CCF Comments to Administration’s Harmful Rebate Safe Harbor Rule

We submitted comments to the Trump Administration’s proposed regulation to eliminate the safe harbor in the federal anti-kickback law for rebates negotiated by pharmacy benefit managers (PBMs) on behalf of Medicaid managed care plans (and Medicare Part D plans).  

As we have previously written, the proposed regulation raises serious concerns because it would likely harm the Medicaid program, raise federal and state Medicaid prescription drug costs and could lead to states making cuts to their Medicaid programs that adversely affect low-income beneficiaries including children and families.  We encourage you to submit your own comments here by the April 8, 2019 deadline.

Our comments make the following points:

1. The safe harbor changes would likely harm the Medicaid program.  Most states currently rely on Medicaid managed care plans to negotiate voluntary supplemental rebates on behalf of their enrollees, in addition to those required under the highly effective Medicaid Drug Rebate Program.  The proposed regulation would effectively eliminate these rebates, increasing total Medicaid spending by nearly $2 billion over the next 10 years, according to actuaries at the Centers for Medicare and Medicaid Services (CMS).  While states would still be permitted to negotiate supplemental rebates with manufacturers directly, the CMS actuaries assume only half of the current managed care rebates which would go away under the proposed rule would be replaced by such directly negotiated rebates.  The net increase in Medicaid costs could be even larger if drug manufacturers do not lower list prices in response to the regulation, as the Administration promises.
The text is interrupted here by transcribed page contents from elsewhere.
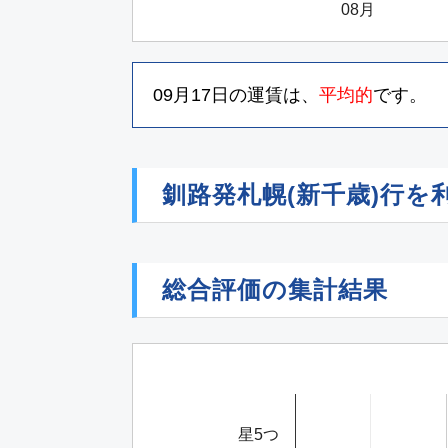
08月
09月17日
の運賃は、
平均的
です。
釧路発札幌(新千歳)行
総合評価の集計結果
星5つ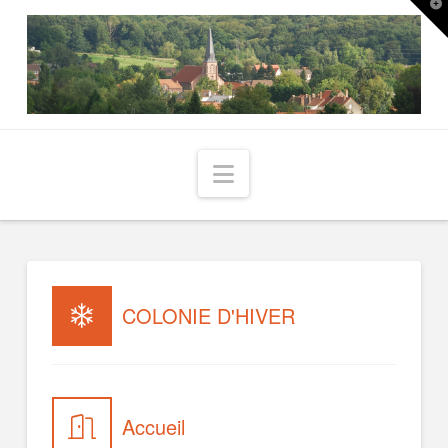
T
t
W
Navigation
COLONIE D'HIVER
Accueil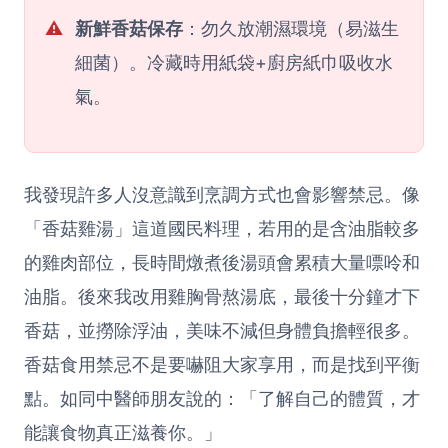
⚠️
新鮮香菇保存
：勿久放潮濕環境（易滋生
細菌）。冷藏時用紙袋+廚房紙巾吸收水
氣。
我發現許多人沒意識到烹調方式也會影響禁忌。像
「香菇雞湯」這道國民料理，若用的是含油脂較多
的雞肉部位，長時間燉煮後湯頭會累積大量嘌呤和
油脂。後來我改用雞胸骨熬湯底，最後十分鐘才下
香菇，並撈除浮油，美味不減但身體負擔輕很多。
香菇食用禁忌不是要嚇阻大家享用，而是找到平衡
點。如同中醫師朋友說的：「了解自己的體質，才
能讓食物真正滋養你。」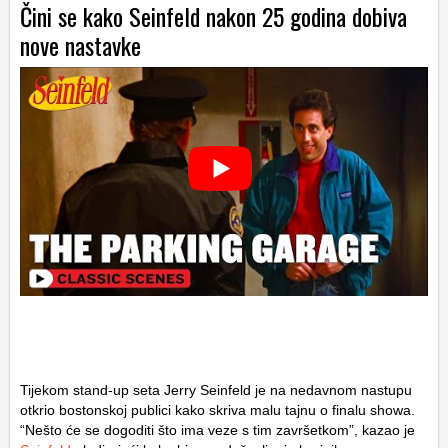
Čini se kako Seinfeld nakon 25 godina dobiva
nove nastavke
Tijekom stand-up seta Jerry Seinfeld je na nedavnom nastupu
otkrio bostonskoj publici kako skriva malu tajnu o finalu showa.
“Nešto će se dogoditi što ima veze s tim završetkom”, kazao je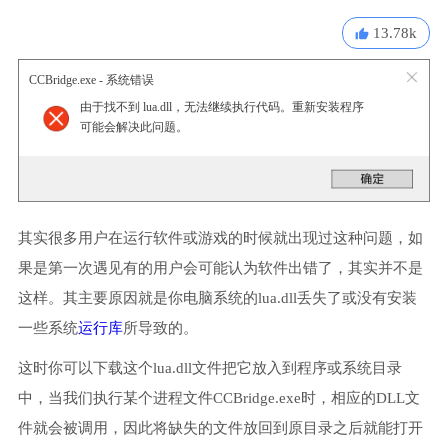
13.78k
CCBridge.exe - 系统错误
由于找不到 lua.dll，无法继续执行代码。重新安装程序
可能会解决此问题。
其实很多用户在运行软件或游戏的时候就出现过这种问题，如
果是第一次遇见有的用户会可能认为软件出错了，其实并不是
这样。其主要原因就是你电脑系统的lua.dll丢失了或没有安装
一些系统
运行库
所导致的。
这时你可以下载这个lua.dll文件把它放入到程序或系统目录
中，当我们执行某个进程文件CCBridge.exe时，相应的DLL文
件就会被调用，因此将缺失的文件放回到原目录之后就能打开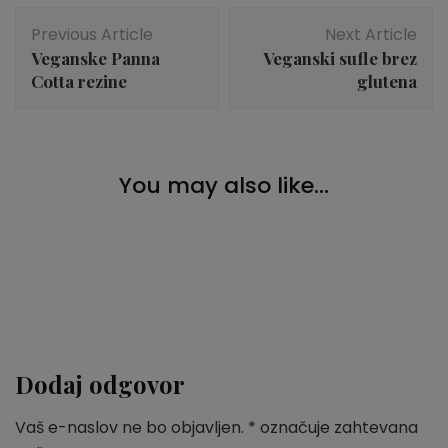
Post
Previous Article
Next Article
Navigation
Veganske Panna
Veganski sufle brez
Cotta rezine
glutena
Piškoti
You may also like...
Veganski limonini piškoti brez moke
Božič
,
Kvašeno
,
Pecivo
Veganski parklji
Božič
,
Piškoti
Veganski speculaas piškoti
Dodaj odgovor
Vaš e-naslov ne bo objavljen.
*
označuje zahtevana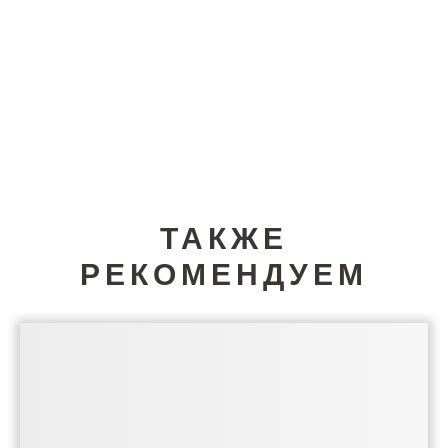
ТАКЖЕ
РЕКОМЕНДУЕМ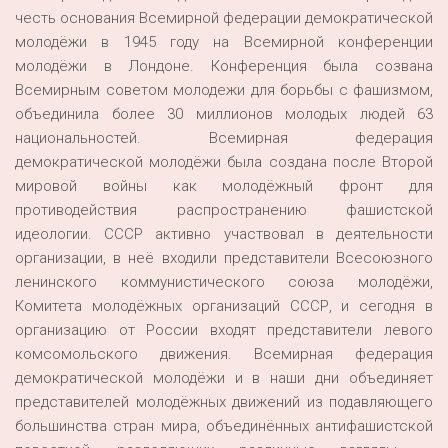
честь основания Всемирной федерации демократической
молодёжи в 1945 году на Всемирной конференции
молодёжи в Лондоне. Конференция была созвана
Всемирным советом молодежи для борьбы с фашизмом,
объединила более 30 миллионов молодых людей 63
национальностей. Всемирная федерация
демократической молодёжи была создана после Второй
мировой войны как молодёжный фронт для
противодействия распространению фашистской
идеологии. СССР активно участвовал в деятельности
организации, в неё входили представители Всесоюзного
ленинского коммунистического союза молодёжи,
Комитета молодёжных организаций СССР, и сегодня в
организацию от России входят представители левого
комсомольского движения. Всемирная федерация
демократической молодёжи и в наши дни объединяет
представителей молодёжных движений из подавляющего
большинства стран мира, объединённых антифашистской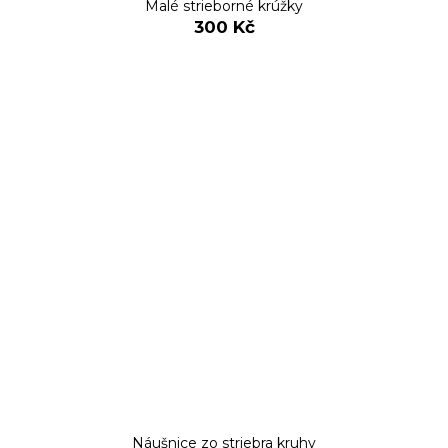
Malé strieborné krúžky
300 Kč
Náušnice zo striebra kruhy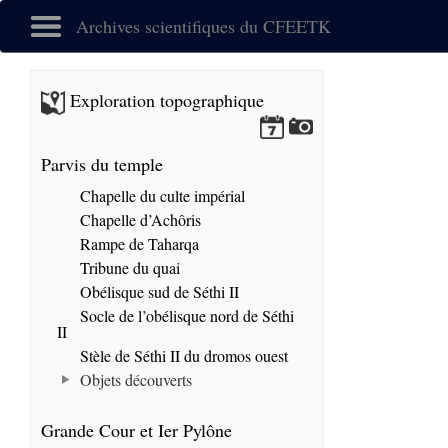
Archives scientifiques du CFEETK
Exploration topographique
Parvis du temple
Chapelle du culte impérial
Chapelle d’Achôris
Rampe de Taharqa
Tribune du quai
Obélisque sud de Séthi II
Socle de l’obélisque nord de Séthi
II
Stèle de Séthi II du dromos ouest
Objets découverts
Grande Cour et Ier Pylône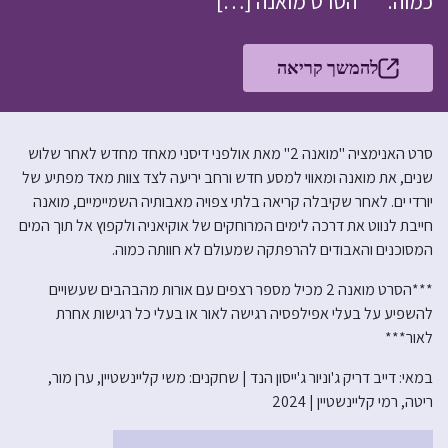
כמוה. ***הסרט מואנה […]
להמשך קריאה
סרט האנימציה "מואנה 2" מאת אולפני דיסני מאחד מחדש לאחר שלוש
שנים, את מואנה ומאווי למסע חדש ורחב יריעה לצד צוות מאד מפתיע של
יורדי ים. לאחר שקיבלה קריאה בלתי צפויה מאבותיה השמיימיים, מואנה
חייבת לנווט את דרכה לימים המרוחקים של אוקיאניה ולקפוץ אל תוך המים
המסוכנים והאבודים להרפתקה שמעולם לא חוותה כמוה.
***הסרט מואנה 2 מכיל מספר רצפים עם אורות מהבהבים שעשויים
להשפיע על בעלי אפילפסיה רגישה לאור או בעלי כל רגישות אחרת
לאור***
במאי: דייב דריק ג'וניור ג'ייסון הנד | שחקנים: משי קליינשטיין, ערן מור,
ריטה, רמי קליינשטיין | 2024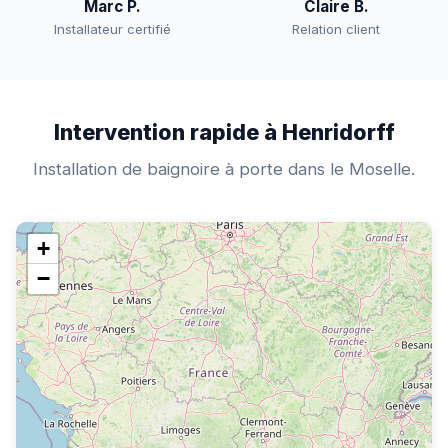
Marc P.
Claire B.
Installateur certifié
Relation client
Intervention rapide à Henridorff
Installation de baignoire à porte dans le Moselle.
+
−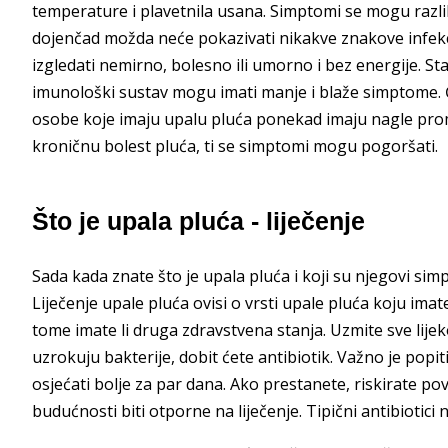
temperature i plavetnila usana. Simptomi se mogu razl
dojenčad možda neće pokazivati ​​nikakve znakove infekcije
izgledati nemirno, bolesno ili umorno i bez energije. Stari
imunološki sustav mogu imati manje i blaže simptome. 
osobe koje imaju upalu pluća ponekad imaju nagle prom
kroničnu bolest pluća, ti se simptomi mogu pogoršati.
Što je upala pluća - liječenje
Sada kada znate što je upala pluća i koji su njegovi simp
Liječenje upale pluća ovisi o vrsti upale pluća koju imat
tome imate li druga zdravstvena stanja. Uzmite sve lijek
uzrokuju bakterije, dobit ćete antibiotik. Važno je popit
osjećati bolje za par dana. Ako prestanete, riskirate pov
budućnosti biti otporne na liječenje. Tipični antibiotici n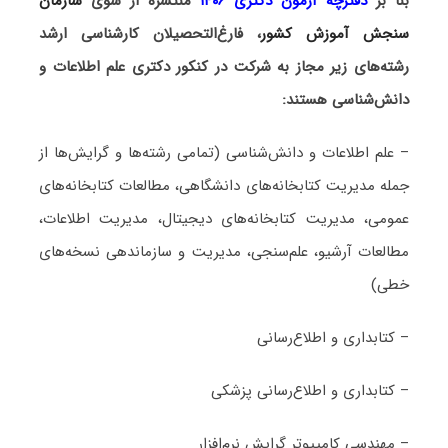
بنا بر
دفترچه آزمون دکتری ۱۴۰۶
منتشره از سوی
سازمان
سنجش آموزش کشور
، فارغ‌التحصیلان کارشناسی ارشد
رشته‌های زیر مجاز به شرکت در کنکور دکتری علم اطلاعات و
دانش‌شناسی هستند:
– علم اطلاعات و دانش‌شناسی (تمامی رشته‌ها و گرایش‌ها از
جمله مدیریت کتابخانه‌های دانشگاهی، مطالعات کتابخانه‌های
عمومی، مدیریت کتابخانه‌های دیجیتال، مدیریت اطلاعات،
مطالعات آرشیو، علم‌سنجی، مدیریت و سازماندهی نسخه‌های
خطی)
– کتابداری و اطلاع‌رسانی
– کتابداری و اطلاع‌رسانی پزشکی
– مهندسی کامپیوتر گرایش نرم‌افزار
2. The primary policy rationale cited in support of the proposed regulation does not apply to Medicaid. According to the Administration, consumers can now face higher out-of-pocket costs if their deductible and co-insurance amounts are based on list prices, rather than prices net of rebates. The Administration argues that its regulation would result in current rebates being converted to “point-of-sale” rebates under which negotiated discounts fully flow through to consumers at the pharmacy counter and reduce out-of-pocket costs for beneficiaries.  But while that could be true of Medicare Part D beneficiaries in some cases, that would not be the case in Medicaid.  Medicaid beneficiaries generally pay only nominal co-payments irrespective of the price of individual drugs.

3. Any final safe harbor regulation should exclude rebates negotiated by Medicaid managed care plans. We recommend that in any final regulation, the Administration should not apply the proposed safe harbor changes to Medicaid managed care — that is, the Administration should retain the existing safe harbor in the federal anti-kickback law for rebates negotiated by Medicaid managed care plans — irrespective of whatever changes are applied to Medicare Part D.  Moreover, the Administration should reiterate that any safe harbor changes in a final regulation would have no effect on federally-required rebates under the Medicaid Drug Rebate Program or voluntary supplemental rebates directly negotiated between states and drug manufacturers. Otherwise, state Medicaid programs would be at significant risk of facing higher net prescription drug costs.  States, in turn, would either have to contribute more money to their Medicaid programs or as is more likely, respond by instituting programmatic cuts harming children, families and other low-income beneficiaries, such as cuts to Medicaid eligibility, benefits and provider payments that reduce access to needed care including to prescription drugs.

Edwin Park is a Research Professor at the Georgetown University McCourt School of Public Policy’s Center for Children and Families.